Lewis & Clark Library ~ Staff Picks
Check out a wide range of reading tastes from the staff at your Lewis & Clark Library! This week you’ll find page-turning fiction, a poignant graphic novel, an informative book on pronoun usage, and a heart-warming picture book.
Find your next good read here!
Life after Life
by Kate Atkinson
I think the best book I've read in the last ten years has to be Kate Atkinson’s Life After Life. It tells the story of a woman born in England before the war and her interactions with her family members, Nazi officials, and British spies. But the story is told over and over again. Each time Ursula is born and lives her life to the end, it begins all over. Does she ever get it right? A very literary Groundhog Day story. The follow up novel, A God in Ruins chronicles the life of Ursula's brother Teddy. It is also well worth reading.
Bretagne recommends . . .
Epic young and beautiful Roza goes missing, but no one is concerned. They assume she left for a better life. Finn knows the truth, that she was kidnapped from the corn fields by a man whose face he cannot remember. No one believes him, but he must find Roza and bring her back.

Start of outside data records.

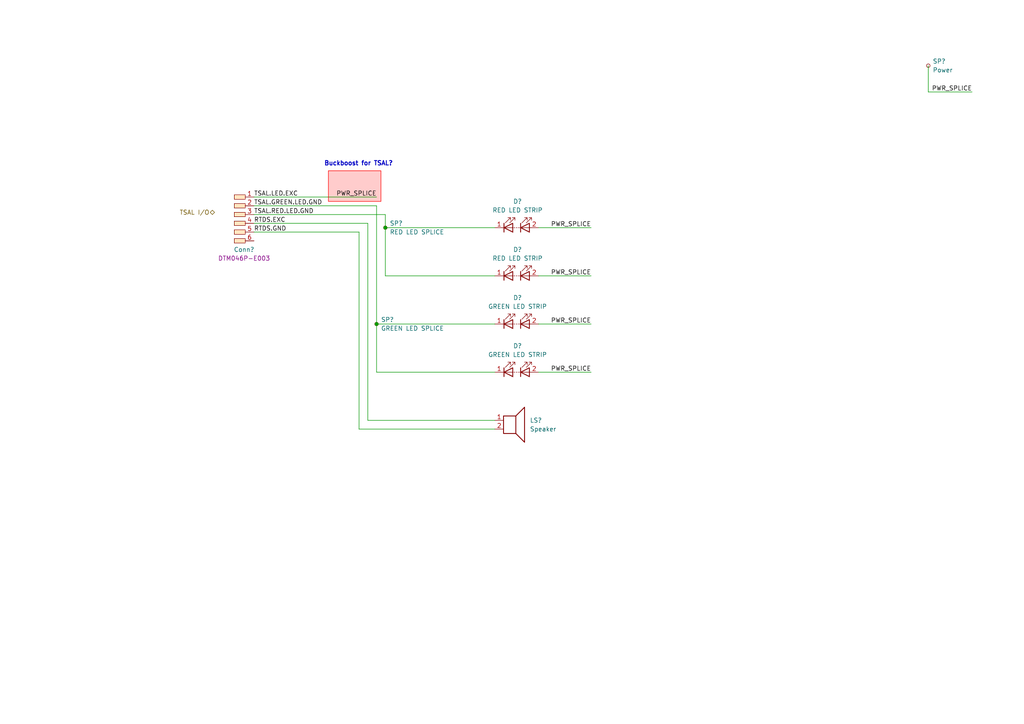
<source format=kicad_sch>
(kicad_sch
	(version 20231120)
	(generator "eeschema")
	(generator_version "8.0")
	(uuid "7fd41cac-e232-4642-bd8e-b7dbfb1f01b4")
	(paper "A4")
	(title_block
		(title "DEVICE - TSAL")
	)
	
	(junction
		(at 111.76 66.04)
		(diameter 0)
		(color 0 0 0 0)
		(uuid "50020746-313f-474c-a1bc-c0c1c63b96fc")
	)
	(junction
		(at 109.22 93.98)
		(diameter 0)
		(color 0 0 0 0)
		(uuid "88e1854f-7bbf-4018-a193-94fbc21b9a2d")
	)
	(wire
		(pts
			(xy 104.14 67.31) (xy 73.66 67.31)
		)
		(stroke
			(width 0)
			(type default)
		)
		(uuid "03cfcb54-01a8-490d-a434-2a815d3df92a")
	)
	(wire
		(pts
			(xy 109.22 59.69) (xy 109.22 93.98)
		)
		(stroke
			(width 0)
			(type default)
		)
		(uuid "16267f8b-56c8-493e-bdd0-e2ac68a68ddf")
	)
	(wire
		(pts
			(xy 104.14 124.46) (xy 104.14 67.31)
		)
		(stroke
			(width 0)
			(type default)
		)
		(uuid "2b85e34f-d203-473c-abce-37d285c41451")
	)
	(wire
		(pts
			(xy 156.21 107.95) (xy 171.45 107.95)
		)
		(stroke
			(width 0)
			(type default)
		)
		(uuid "43b2dfc0-4336-4eea-9fbc-c737dc0d710d")
	)
	(wire
		(pts
			(xy 156.21 93.98) (xy 171.45 93.98)
		)
		(stroke
			(width 0)
			(type default)
		)
		(uuid "4647e4ad-a4ad-4877-a3ae-a7cba3cd3b8e")
	)
	(wire
		(pts
			(xy 269.24 26.67) (xy 269.24 19.05)
		)
		(stroke
			(width 0)
			(type default)
		)
		(uuid "4bdfc7fe-add3-4e6b-b474-e144029e005d")
	)
	(wire
		(pts
			(xy 111.76 80.01) (xy 111.76 66.04)
		)
		(stroke
			(width 0)
			(type default)
		)
		(uuid "725e9f81-74ee-435d-8d48-207c9e945a20")
	)
	(wire
		(pts
			(xy 106.68 121.92) (xy 143.51 121.92)
		)
		(stroke
			(width 0)
			(type default)
		)
		(uuid "858c2852-3194-452f-939d-14101536d633")
	)
	(wire
		(pts
			(xy 73.66 57.15) (xy 109.22 57.15)
		)
		(stroke
			(width 0)
			(type default)
		)
		(uuid "89afd67f-6003-4848-ba4e-722f78ce0b7e")
	)
	(wire
		(pts
			(xy 106.68 64.77) (xy 106.68 121.92)
		)
		(stroke
			(width 0)
			(type default)
		)
		(uuid "8d042b4c-468c-4d67-87ea-dc8376117c45")
	)
	(wire
		(pts
			(xy 73.66 64.77) (xy 106.68 64.77)
		)
		(stroke
			(width 0)
			(type default)
		)
		(uuid "92f9563a-074d-496e-81d7-7e733c2ab27f")
	)
	(wire
		(pts
			(xy 73.66 62.23) (xy 111.76 62.23)
		)
		(stroke
			(width 0)
			(type default)
		)
		(uuid "96c7dd4a-af74-4db3-bdce-00026e064f2b")
	)
	(wire
		(pts
			(xy 269.24 26.67) (xy 281.94 26.67)
		)
		(stroke
			(width 0)
			(type default)
		)
		(uuid "97d2bad2-b4bb-4973-af7e-3643a0534d99")
	)
	(wire
		(pts
			(xy 111.76 66.04) (xy 143.51 66.04)
		)
		(stroke
			(width 0)
			(type default)
		)
		(uuid "9d1af283-4ee3-4b28-9dc8-fd2c20142f74")
	)
	(wire
		(pts
			(xy 156.21 80.01) (xy 171.45 80.01)
		)
		(stroke
			(width 0)
			(type default)
		)
		(uuid "a005cf63-1d21-463c-b25a-c12ccdc1127c")
	)
	(wire
		(pts
			(xy 109.22 93.98) (xy 109.22 107.95)
		)
		(stroke
			(width 0)
			(type default)
		)
		(uuid "ab9b64f6-cbd0-4c7e-90f0-e4830a381f63")
	)
	(wire
		(pts
			(xy 109.22 93.98) (xy 143.51 93.98)
		)
		(stroke
			(width 0)
			(type default)
		)
		(uuid "aedba9fc-1448-402f-86c0-11bfd22d42ed")
	)
	(wire
		(pts
			(xy 143.51 80.01) (xy 111.76 80.01)
		)
		(stroke
			(width 0)
			(type default)
		)
		(uuid "b1d11c11-7d98-40e3-9e58-d7c305489ed2")
	)
	(wire
		(pts
			(xy 73.66 59.69) (xy 109.22 59.69)
		)
		(stroke
			(width 0)
			(type default)
		)
		(uuid "bb35081c-da4f-4825-8511-0b736228e7f5")
	)
	(wire
		(pts
			(xy 156.21 66.04) (xy 171.45 66.04)
		)
		(stroke
			(width 0)
			(type default)
		)
		(uuid "c348e6a6-4653-471d-8527-052cae326160")
	)
	(wire
		(pts
			(xy 143.51 124.46) (xy 104.14 124.46)
		)
		(stroke
			(width 0)
			(type default)
		)
		(uuid "c77d331a-1e72-4667-9de8-931267bf666c")
	)
	(wire
		(pts
			(xy 111.76 62.23) (xy 111.76 66.04)
		)
		(stroke
			(width 0)
			(type default)
		)
		(uuid "d26770c3-fec1-4d25-a201-4fb6723d977c")
	)
	(wire
		(pts
			(xy 109.22 107.95) (xy 143.51 107.95)
		)
		(stroke
			(width 0)
			(type default)
		)
		(uuid "fecefba0-d3a3-4e36-ad99-95a3b7ef6f16")
	)
	(rectangle
		(start 95.25 49.53)
		(end 110.49 58.42)
		(stroke
			(width 0)
			(type default)
			(color 255 0 0 1)
		)
		(fill
			(type color)
			(color 255 0 0 0.2)
		)
		(uuid 34730862-1e8a-43d6-be06-451c829cba21)
	)
	(text "Buckboost for TSAL?"
		(exclude_from_sim no)
		(at 93.98 48.26 0)
		(effects
			(font
				(size 1.27 1.27)
				(bold yes)
			)
			(justify left bottom)
		)
		(uuid "4c6f0669-6319-44fb-85b3-53baccd883de")
	)
	(label "TSAL.LED.EXC"
		(at 73.66 57.15 0)
		(fields_autoplaced yes)
		(effects
			(font
				(size 1.27 1.27)
			)
			(justify left bottom)
		)
		(uuid "0007cca7-3036-48c0-af3d-a8525df732e0")
	)
	(label "PWR_SPLICE"
		(at 171.45 80.01 180)
		(fields_autoplaced yes)
		(effects
			(font
				(size 1.27 1.27)
			)
			(justify right bottom)
		)
		(uuid "076c3d41-746a-4245-9809-6fad8ad62ee0")
	)
	(label "TSAL.RED.LED.GND"
		(at 73.66 62.23 0)
		(fields_autoplaced yes)
		(effects
			(font
				(size 1.27 1.27)
			)
			(justify left bottom)
		)
		(uuid "2018f990-e6a3-49f9-bfdd-65ffef812611")
	)
	(label "PWR_SPLICE"
		(at 281.94 26.67 180)
		(fields_autoplaced yes)
		(effects
			(font
				(size 1.27 1.27)
			)
			(justify right bottom)
		)
		(uuid "6bf62754-190a-4df0-9852-ffa29268b79e")
	)
	(label "TSAL.GREEN.LED.GND"
		(at 73.66 59.69 0)
		(fields_autoplaced yes)
		(effects
			(font
				(size 1.27 1.27)
			)
			(justify left bottom)
		)
		(uuid "734d0b36-8e3c-46c1-9242-0eb459385544")
	)
	(label "PWR_SPLICE"
		(at 171.45 66.04 180)
		(fields_autoplaced yes)
		(effects
			(font
				(size 1.27 1.27)
			)
			(justify right bottom)
		)
		(uuid "76f7c7b5-6693-4b56-bf99-b5e4933e9a50")
	)
	(label "PWR_SPLICE"
		(at 171.45 107.95 180)
		(fields_autoplaced yes)
		(effects
			(font
				(size 1.27 1.27)
			)
			(justify right bottom)
		)
		(uuid "8c4d69e1-155c-435f-84b4-5eb85af9dc06")
	)
	(label "PWR_SPLICE"
		(at 171.45 93.98 180)
		(fields_autoplaced yes)
		(effects
			(font
				(size 1.27 1.27)
			)
			(justify right bottom)
		)
		(uuid "98f3d151-972b-40bf-aaf9-9007a21f3dd9")
	)
	(label "PWR_SPLICE"
		(at 109.22 57.15 180)
		(fields_autoplaced yes)
		(effects
			(font
				(size 1.27 1.27)
			)
			(justify right bottom)
		)
		(uuid "abcde2ad-0bfe-4229-b39b-19f85195c4df")
	)
	(label "RTDS.GND"
		(at 73.66 67.31 0)
		(fields_autoplaced yes)
		(effects
			(font
				(size 1.27 1.27)
			)
			(justify left bottom)
		)
		(uuid "af4e2a68-41f2-4ee8-9020-0afcf686ff01")
	)
	(label "RTDS.EXC"
		(at 73.66 64.77 0)
		(fields_autoplaced yes)
		(effects
			(font
				(size 1.27 1.27)
			)
			(justify left bottom)
		)
		(uuid "bfc08ab6-e9f5-4e6b-8d8a-2494eba3ee2e")
	)
	(hierarchical_label "TSAL I{slash}O"
		(shape bidirectional)
		(at 62.23 61.595 180)
		(fields_autoplaced yes)
		(effects
			(font
				(size 1.27 1.27)
			)
			(justify right)
		)
		(uuid "582da219-aaa9-470b-abe4-269ce89bf1f4")
	)
	(symbol
		(lib_id "Device:Speaker")
		(at 148.59 121.92 0)
		(unit 1)
		(exclude_from_sim no)
		(in_bom yes)
		(on_board yes)
		(dnp no)
		(fields_autoplaced yes)
		(uuid "35eee34d-0fbf-485d-9fab-d5536a8c35be")
		(property "Reference" "LS?"
			(at 153.67 121.92 0)
			(effects
				(font
					(size 1.27 1.27)
				)
				(justify left)
			)
		)
		(property "Value" "Speaker"
			(at 153.67 124.46 0)
			(effects
				(font
					(size 1.27 1.27)
				)
				(justify left)
			)
		)
		(property "Footprint" ""
			(at 148.59 127 0)
			(effects
				(font
					(size 1.27 1.27)
				)
				(hide yes)
			)
		)
		(property "Datasheet" "~"
			(at 148.336 123.19 0)
			(effects
				(font
					(size 1.27 1.27)
				)
				(hide yes)
			)
		)
		(property "Description" ""
			(at 148.59 121.92 0)
			(effects
				(font
					(size 1.27 1.27)
				)
				(hide yes)
			)
		)
		(pin "1"
			(uuid "739aacfd-df87-4446-82b7-19769e4537bd")
		)
		(pin "2"
			(uuid "663d0243-e6d7-48ec-a3b5-999d2c6735e6")
		)
		(instances
			(project "StagX"
				(path "/03011643-0690-4b85-ab78-d6a62dae52b1/48616204-6721-438e-b659-db9d23586403"
					(reference "LS?")
					(unit 1)
				)
			)
		)
	)
	(symbol
		(lib_id "Connector:TestPoint_Small")
		(at 111.76 66.04 0)
		(unit 1)
		(exclude_from_sim no)
		(in_bom yes)
		(on_board yes)
		(dnp no)
		(fields_autoplaced yes)
		(uuid "38590cf6-7b13-4f39-9672-f2439facf4f9")
		(property "Reference" "SP?"
			(at 113.03 64.77 0)
			(effects
				(font
					(size 1.27 1.27)
				)
				(justify left)
			)
		)
		(property "Value" "RED LED SPLICE"
			(at 113.03 67.31 0)
			(effects
				(font
					(size 1.27 1.27)
				)
				(justify left)
			)
		)
		(property "Footprint" ""
			(at 116.84 66.04 0)
			(effects
				(font
					(size 1.27 1.27)
				)
				(hide yes)
			)
		)
		(property "Datasheet" "~"
			(at 116.84 66.04 0)
			(effects
				(font
					(size 1.27 1.27)
				)
				(hide yes)
			)
		)
		(property "Description" ""
			(at 111.76 66.04 0)
			(effects
				(font
					(size 1.27 1.27)
				)
				(hide yes)
			)
		)
		(property "Conn Name" ""
			(at 111.76 66.04 0)
			(effects
				(font
					(size 1.27 1.27)
				)
			)
		)
		(pin "1"
			(uuid "2d121a6c-3650-4e40-a92f-18156739bd35")
		)
		(instances
			(project "StagX"
				(path "/03011643-0690-4b85-ab78-d6a62dae52b1/48616204-6721-438e-b659-db9d23586403"
					(reference "SP?")
					(unit 1)
				)
			)
		)
	)
	(symbol
		(lib_id "Device:LED_Series")
		(at 149.86 107.95 0)
		(unit 1)
		(exclude_from_sim no)
		(in_bom yes)
		(on_board yes)
		(dnp no)
		(fields_autoplaced yes)
		(uuid "3c4e2f16-0855-45ce-88f2-9a9c07e99e48")
		(property "Reference" "D?"
			(at 150.114 100.33 0)
			(effects
				(font
					(size 1.27 1.27)
				)
			)
		)
		(property "Value" "GREEN LED STRIP"
			(at 150.114 102.87 0)
			(effects
				(font
					(size 1.27 1.27)
				)
			)
		)
		(property "Footprint" ""
			(at 147.32 107.95 0)
			(effects
				(font
					(size 1.27 1.27)
				)
				(hide yes)
			)
		)
		(property "Datasheet" "~"
			(at 147.32 107.95 0)
			(effects
				(font
					(size 1.27 1.27)
				)
				(hide yes)
			)
		)
		(property "Description" ""
			(at 149.86 107.95 0)
			(effects
				(font
					(size 1.27 1.27)
				)
				(hide yes)
			)
		)
		(property "Conn Name" ""
			(at 149.86 107.95 0)
			(effects
				(font
					(size 1.27 1.27)
				)
			)
		)
		(pin "1"
			(uuid "bd51e36f-adcd-46f4-b5ae-648fdae0ff4e")
		)
		(pin "2"
			(uuid "ff333063-04a0-49be-906a-a9721ef6bcf5")
		)
		(instances
			(project "StagX"
				(path "/03011643-0690-4b85-ab78-d6a62dae52b1/48616204-6721-438e-b659-db9d23586403"
					(reference "D?")
					(unit 1)
				)
			)
		)
	)
	(symbol
		(lib_id "Connector:TestPoint_Small")
		(at 269.24 19.05 0)
		(unit 1)
		(exclude_from_sim no)
		(in_bom yes)
		(on_board yes)
		(dnp no)
		(fields_autoplaced yes)
		(uuid "745eaff5-0d55-434e-bbc5-794db68d29d0")
		(property "Reference" "SP?"
			(at 270.51 17.78 0)
			(effects
				(font
					(size 1.27 1.27)
				)
				(justify left)
			)
		)
		(property "Value" "Power"
			(at 270.51 20.32 0)
			(effects
				(font
					(size 1.27 1.27)
				)
				(justify left)
			)
		)
		(property "Footprint" ""
			(at 274.32 19.05 0)
			(effects
				(font
					(size 1.27 1.27)
				)
				(hide yes)
			)
		)
		(property "Datasheet" "~"
			(at 274.32 19.05 0)
			(effects
				(font
					(size 1.27 1.27)
				)
				(hide yes)
			)
		)
		(property "Description" ""
			(at 269.24 19.05 0)
			(effects
				(font
					(size 1.27 1.27)
				)
				(hide yes)
			)
		)
		(property "Conn Name" ""
			(at 269.24 19.05 0)
			(effects
				(font
					(size 1.27 1.27)
				)
			)
		)
		(pin "1"
			(uuid "68be07cc-83f8-4e60-b5e7-0cdc903253c6")
		)
		(instances
			(project "StagX"
				(path "/03011643-0690-4b85-ab78-d6a62dae52b1/48616204-6721-438e-b659-db9d23586403"
					(reference "SP?")
					(unit 1)
				)
			)
		)
	)
	(symbol
		(lib_id "Device:LED_Series")
		(at 149.86 93.98 0)
		(unit 1)
		(exclude_from_sim no)
		(in_bom yes)
		(on_board yes)
		(dnp no)
		(fields_autoplaced yes)
		(uuid "8430edab-7ac8-4e03-abe4-9e93edafd80c")
		(property "Reference" "D?"
			(at 150.114 86.36 0)
			(effects
				(font
					(size 1.27 1.27)
				)
			)
		)
		(property "Value" "GREEN LED STRIP"
			(at 150.114 88.9 0)
			(effects
				(font
					(size 1.27 1.27)
				)
			)
		)
		(property "Footprint" ""
			(at 147.32 93.98 0)
			(effects
				(font
					(size 1.27 1.27)
				)
				(hide yes)
			)
		)
		(property "Datasheet" "~"
			(at 147.32 93.98 0)
			(effects
				(font
					(size 1.27 1.27)
				)
				(hide yes)
			)
		)
		(property "Description" ""
			(at 149.86 93.98 0)
			(effects
				(font
					(size 1.27 1.27)
				)
				(hide yes)
			)
		)
		(property "Conn Name" ""
			(at 149.86 93.98 0)
			(effects
				(font
					(size 1.27 1.27)
				)
			)
		)
		(pin "1"
			(uuid "a7681b92-33a5-4b3e-8b05-16ea6f4cc260")
		)
		(pin "2"
			(uuid "da50c86d-edf7-4944-a571-720afe93610c")
		)
		(instances
			(project "StagX"
				(path "/03011643-0690-4b85-ab78-d6a62dae52b1/48616204-6721-438e-b659-db9d23586403"
					(reference "D?")
					(unit 1)
				)
			)
		)
	)
	(symbol
		(lib_id "Device:LED_Series")
		(at 149.86 66.04 0)
		(unit 1)
		(exclude_from_sim no)
		(in_bom yes)
		(on_board yes)
		(dnp no)
		(fields_autoplaced yes)
		(uuid "8c9df500-38e6-412f-9923-6bec549ee86b")
		(property "Reference" "D?"
			(at 150.114 58.42 0)
			(effects
				(font
					(size 1.27 1.27)
				)
			)
		)
		(property "Value" "RED LED STRIP"
			(at 150.114 60.96 0)
			(effects
				(font
					(size 1.27 1.27)
				)
			)
		)
		(property "Footprint" ""
			(at 147.32 66.04 0)
			(effects
				(font
					(size 1.27 1.27)
				)
				(hide yes)
			)
		)
		(property "Datasheet" "~"
			(at 147.32 66.04 0)
			(effects
				(font
					(size 1.27 1.27)
				)
				(hide yes)
			)
		)
		(property "Description" ""
			(at 149.86 66.04 0)
			(effects
				(font
					(size 1.27 1.27)
				)
				(hide yes)
			)
		)
		(property "Conn Name" ""
			(at 149.86 66.04 0)
			(effects
				(font
					(size 1.27 1.27)
				)
			)
		)
		(pin "1"
			(uuid "a5de16d0-99a2-4d03-8b00-ff439a25f176")
		)
		(pin "2"
			(uuid "41d74ee9-e107-4f59-9d44-0a47ab2aea12")
		)
		(instances
			(project "StagX"
				(path "/03011643-0690-4b85-ab78-d6a62dae52b1/48616204-6721-438e-b659-db9d23586403"
					(reference "D?")
					(unit 1)
				)
			)
		)
	)
	(symbol
		(lib_id "Device:LED_Series")
		(at 149.86 80.01 0)
		(unit 1)
		(exclude_from_sim no)
		(in_bom yes)
		(on_board yes)
		(dnp no)
		(fields_autoplaced yes)
		(uuid "be31132d-05a3-475e-9981-6836819b49c7")
		(property "Reference" "D?"
			(at 150.114 72.39 0)
			(effects
				(font
					(size 1.27 1.27)
				)
			)
		)
		(property "Value" "RED LED STRIP"
			(at 150.114 74.93 0)
			(effects
				(font
					(size 1.27 1.27)
				)
			)
		)
		(property "Footprint" ""
			(at 147.32 80.01 0)
			(effects
				(font
					(size 1.27 1.27)
				)
				(hide yes)
			)
		)
		(property "Datasheet" "~"
			(at 147.32 80.01 0)
			(effects
				(font
					(size 1.27 1.27)
				)
				(hide yes)
			)
		)
		(property "Description" ""
			(at 149.86 80.01 0)
			(effects
				(font
					(size 1.27 1.27)
				)
				(hide yes)
			)
		)
		(property "Conn Name" ""
			(at 149.86 80.01 0)
			(effects
				(font
					(size 1.27 1.27)
				)
			)
		)
		(pin "1"
			(uuid "2e5f7667-3392-44a2-aaca-19f361c56387")
		)
		(pin "2"
			(uuid "257bc2a7-d751-4a00-b2a0-31a5789325f3")
		)
		(instances
			(project "StagX"
				(path "/03011643-0690-4b85-ab78-d6a62dae52b1/48616204-6721-438e-b659-db9d23586403"
					(reference "D?")
					(unit 1)
				)
			)
		)
	)
	(symbol
		(lib_id "Connector:TestPoint_Small")
		(at 109.22 93.98 0)
		(unit 1)
		(exclude_from_sim no)
		(in_bom yes)
		(on_board yes)
		(dnp no)
		(fields_autoplaced yes)
		(uuid "cd024d0f-43fe-4184-b85c-daca6910d8f5")
		(property "Reference" "SP?"
			(at 110.49 92.71 0)
			(effects
				(font
					(size 1.27 1.27)
				)
				(justify left)
			)
		)
		(property "Value" "GREEN LED SPLICE"
			(at 110.49 95.25 0)
			(effects
				(font
					(size 1.27 1.27)
				)
				(justify left)
			)
		)
		(property "Footprint" ""
			(at 114.3 93.98 0)
			(effects
				(font
					(size 1.27 1.27)
				)
				(hide yes)
			)
		)
		(property "Datasheet" "~"
			(at 114.3 93.98 0)
			(effects
				(font
					(size 1.27 1.27)
				)
				(hide yes)
			)
		)
		(property "Description" ""
			(at 109.22 93.98 0)
			(effects
				(font
					(size 1.27 1.27)
				)
				(hide yes)
			)
		)
		(property "Conn Name" ""
			(at 109.22 93.98 0)
			(effects
				(font
					(size 1.27 1.27)
				)
			)
		)
		(pin "1"
			(uuid "dc6255ac-f826-4d7c-bee1-eceacd7ae1da")
		)
		(instances
			(project "StagX"
				(path "/03011643-0690-4b85-ab78-d6a62dae52b1/48616204-6721-438e-b659-db9d23586403"
					(reference "SP?")
					(unit 1)
				)
			)
		)
	)
	(symbol
		(lib_id "Connectors_SUFST:Deutsch_DTM_6P_Pin")
		(at 71.755 74.295 0)
		(mirror x)
		(unit 1)
		(exclude_from_sim no)
		(in_bom yes)
		(on_board yes)
		(dnp no)
		(fields_autoplaced yes)
		(uuid "d7eca84f-0e7b-4522-a265-4e42871f96a1")
		(property "Reference" "Conn?"
			(at 70.8025 72.39 0)
			(effects
				(font
					(size 1.27 1.27)
				)
			)
		)
		(property "Value" "Deutsch_DTM_6P_Pin"
			(at 71.755 74.295 0)
			(effects
				(font
					(size 1.27 1.27)
				)
				(hide yes)
			)
		)
		(property "Footprint" ""
			(at 71.755 74.295 0)
			(effects
				(font
					(size 1.27 1.27)
				)
				(hide yes)
			)
		)
		(property "Datasheet" ""
			(at 71.755 74.295 0)
			(effects
				(font
					(size 1.27 1.27)
				)
				(hide yes)
			)
		)
		(property "Description" ""
			(at 71.755 74.295 0)
			(effects
				(font
					(size 1.27 1.27)
				)
				(hide yes)
			)
		)
		(property "P/N" "DTM046P-E003"
			(at 70.8025 74.93 0)
			(effects
				(font
					(size 1.27 1.27)
				)
			)
		)
		(pin "1"
			(uuid "c123ed1d-f78f-4ef0-a48f-26eecca3a634")
		)
		(pin "2"
			(uuid "c6569571-ee92-4bd8-aaa9-16eac4dfdfb6")
		)
		(pin "3"
			(uuid "49e718e9-8d56-459d-a245-5dc51fb7c859")
		)
		(pin "4"
			(uuid "d6c0a8ac-e96d-4f1a-970f-b92dee5880d0")
		)
		(pin "5"
			(uuid "0741a2d1-e1a2-4b9c-bda4-f62d0cc3abeb")
		)
		(pin "6"
			(uuid "587b6339-e974-4a5c-a141-ba60e9b256b1")
		)
		(instances
			(project "StagX"
				(path "/03011643-0690-4b85-ab78-d6a62dae52b1/48616204-6721-438e-b659-db9d23586403"
					(reference "Conn?")
					(unit 1)
				)
			)
		)
	)
)

</source>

Bone Gap won the Michael L. Printz award in 2016. For a complete list of all Printz award winners and honor books, click Here
Kent State: Four Dead in Ohio
by Derf Backderf
On May 4th, 1970, the Ohio National Guard opened fire on unarmed college students protesting the Vietnam War, leaving four dead and countless others injured. This investigative graphic novel follows the days leading up this deadly event in American history.
How to They/Them
by Stuart Getty
Gender identity is a vitally important and profound issue in our society. Stuart Getty addresses these issues and answers vital questions for both cis and trans people alike without judgment and with marvelous humor. While I was tangentially aware of these issues, this book helped me understand them in a clearer context.
Available in the library catalog Here
If you like NYC, babies and true stories with happy endings, then this picture book is for you! Told from the partner’s perspective, (the one who doesn’t find an abandoned baby in the subway), to the child who becomes their son, this is an endearing story full of love, acceptance, and what it means to become a family. This book reminds us, “Where there is love, anything is possible.”